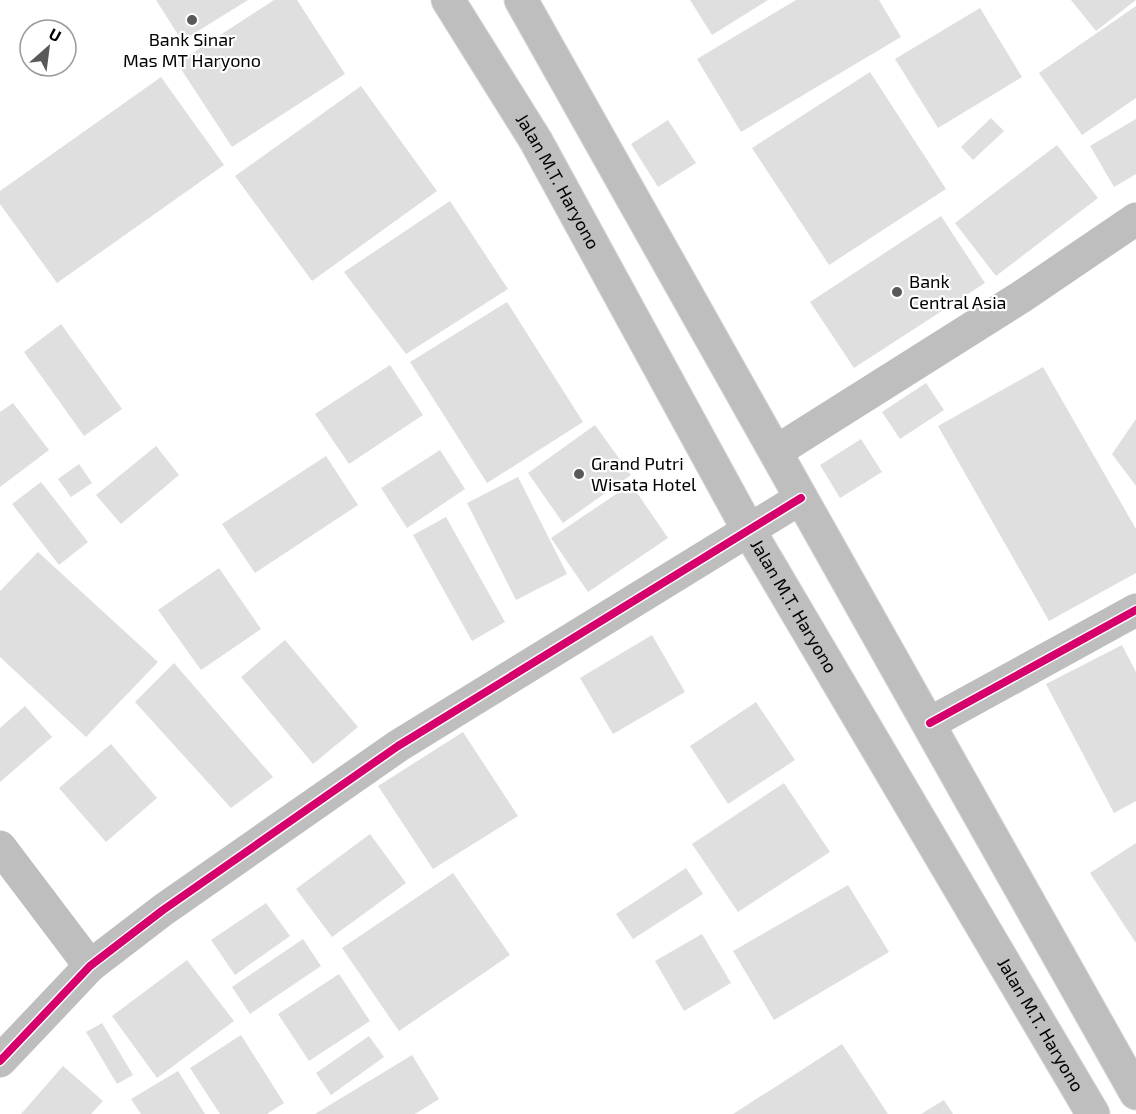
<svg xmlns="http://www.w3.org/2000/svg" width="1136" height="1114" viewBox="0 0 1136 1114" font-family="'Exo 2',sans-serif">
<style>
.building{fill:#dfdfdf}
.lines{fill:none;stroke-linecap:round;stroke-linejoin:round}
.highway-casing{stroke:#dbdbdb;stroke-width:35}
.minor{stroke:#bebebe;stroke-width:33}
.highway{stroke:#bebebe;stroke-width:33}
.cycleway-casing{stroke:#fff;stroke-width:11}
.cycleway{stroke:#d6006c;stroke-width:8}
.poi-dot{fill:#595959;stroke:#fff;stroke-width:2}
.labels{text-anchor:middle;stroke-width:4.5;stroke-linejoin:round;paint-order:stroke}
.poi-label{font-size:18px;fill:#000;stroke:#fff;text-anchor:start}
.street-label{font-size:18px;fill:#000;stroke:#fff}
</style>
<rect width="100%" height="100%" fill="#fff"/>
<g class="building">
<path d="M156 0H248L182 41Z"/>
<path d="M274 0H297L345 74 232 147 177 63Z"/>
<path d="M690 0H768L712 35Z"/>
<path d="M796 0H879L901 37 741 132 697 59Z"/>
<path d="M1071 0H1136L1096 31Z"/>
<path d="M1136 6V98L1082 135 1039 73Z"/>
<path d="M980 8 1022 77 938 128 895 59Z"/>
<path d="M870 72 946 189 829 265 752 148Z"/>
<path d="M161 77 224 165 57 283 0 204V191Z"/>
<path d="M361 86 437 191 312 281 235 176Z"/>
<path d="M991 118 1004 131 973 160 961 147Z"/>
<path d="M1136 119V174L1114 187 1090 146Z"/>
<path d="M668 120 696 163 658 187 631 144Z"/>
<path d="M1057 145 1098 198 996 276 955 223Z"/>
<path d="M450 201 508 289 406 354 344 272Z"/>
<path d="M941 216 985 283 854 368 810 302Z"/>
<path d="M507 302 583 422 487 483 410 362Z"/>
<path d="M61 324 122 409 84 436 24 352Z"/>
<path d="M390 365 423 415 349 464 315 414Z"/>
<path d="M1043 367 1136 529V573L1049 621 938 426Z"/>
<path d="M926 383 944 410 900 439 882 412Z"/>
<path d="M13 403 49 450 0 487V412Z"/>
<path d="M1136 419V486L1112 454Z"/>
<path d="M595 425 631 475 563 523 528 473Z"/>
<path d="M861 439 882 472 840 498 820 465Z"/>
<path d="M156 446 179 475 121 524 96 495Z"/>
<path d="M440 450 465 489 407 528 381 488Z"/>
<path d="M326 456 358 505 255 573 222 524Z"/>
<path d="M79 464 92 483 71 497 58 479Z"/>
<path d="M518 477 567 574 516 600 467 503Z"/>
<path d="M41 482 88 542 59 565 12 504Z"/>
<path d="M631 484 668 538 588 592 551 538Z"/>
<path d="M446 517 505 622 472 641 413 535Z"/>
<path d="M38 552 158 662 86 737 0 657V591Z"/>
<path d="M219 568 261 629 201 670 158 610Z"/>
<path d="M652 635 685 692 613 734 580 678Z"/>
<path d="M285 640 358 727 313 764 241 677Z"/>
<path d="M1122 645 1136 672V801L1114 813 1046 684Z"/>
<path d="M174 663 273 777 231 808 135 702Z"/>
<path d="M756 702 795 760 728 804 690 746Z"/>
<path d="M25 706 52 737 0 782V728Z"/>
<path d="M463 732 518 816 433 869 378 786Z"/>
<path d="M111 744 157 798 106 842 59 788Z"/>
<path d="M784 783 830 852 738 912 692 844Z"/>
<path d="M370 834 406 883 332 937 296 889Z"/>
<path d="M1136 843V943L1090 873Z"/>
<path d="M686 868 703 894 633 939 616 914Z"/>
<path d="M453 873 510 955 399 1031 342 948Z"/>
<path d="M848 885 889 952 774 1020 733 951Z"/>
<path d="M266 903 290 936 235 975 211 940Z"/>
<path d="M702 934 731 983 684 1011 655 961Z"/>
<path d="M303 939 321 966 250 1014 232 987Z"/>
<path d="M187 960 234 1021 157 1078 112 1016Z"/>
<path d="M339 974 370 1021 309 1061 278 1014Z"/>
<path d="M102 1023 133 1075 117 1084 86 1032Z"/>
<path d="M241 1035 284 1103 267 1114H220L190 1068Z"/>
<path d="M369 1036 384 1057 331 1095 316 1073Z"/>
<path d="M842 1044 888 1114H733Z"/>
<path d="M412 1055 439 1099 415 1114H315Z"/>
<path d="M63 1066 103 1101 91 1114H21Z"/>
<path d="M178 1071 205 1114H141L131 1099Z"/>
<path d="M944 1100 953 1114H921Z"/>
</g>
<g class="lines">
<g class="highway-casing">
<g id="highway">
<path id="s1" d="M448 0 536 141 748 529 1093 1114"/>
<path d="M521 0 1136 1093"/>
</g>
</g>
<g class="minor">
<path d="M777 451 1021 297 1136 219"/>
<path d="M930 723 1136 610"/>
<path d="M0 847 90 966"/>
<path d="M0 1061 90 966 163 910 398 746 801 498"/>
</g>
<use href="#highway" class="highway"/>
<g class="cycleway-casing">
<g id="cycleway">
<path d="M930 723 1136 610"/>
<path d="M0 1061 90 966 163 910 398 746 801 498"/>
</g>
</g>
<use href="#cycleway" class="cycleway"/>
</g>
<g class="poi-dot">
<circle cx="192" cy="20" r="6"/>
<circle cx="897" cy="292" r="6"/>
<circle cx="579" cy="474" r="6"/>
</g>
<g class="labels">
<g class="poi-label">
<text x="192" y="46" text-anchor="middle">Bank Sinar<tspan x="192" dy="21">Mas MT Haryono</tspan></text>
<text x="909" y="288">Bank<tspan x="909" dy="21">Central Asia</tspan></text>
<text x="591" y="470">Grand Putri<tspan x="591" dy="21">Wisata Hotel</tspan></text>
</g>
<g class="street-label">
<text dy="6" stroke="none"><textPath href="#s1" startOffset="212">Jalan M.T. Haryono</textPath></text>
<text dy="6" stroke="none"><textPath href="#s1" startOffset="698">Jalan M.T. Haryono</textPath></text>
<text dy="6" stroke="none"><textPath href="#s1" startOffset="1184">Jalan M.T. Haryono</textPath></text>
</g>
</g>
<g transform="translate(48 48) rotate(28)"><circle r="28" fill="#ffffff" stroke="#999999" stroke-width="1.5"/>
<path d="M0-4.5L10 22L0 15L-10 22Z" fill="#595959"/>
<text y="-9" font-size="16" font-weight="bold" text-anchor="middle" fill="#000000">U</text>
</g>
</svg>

AIM OF THE EXERCISE >> Write out every line of the data that holds the word "labels".

RESPONSE BOX >>
.labels{text-anchor:middle;stroke-width:4.5;stroke-linejoin:round;paint-order:stroke}
<g class="labels">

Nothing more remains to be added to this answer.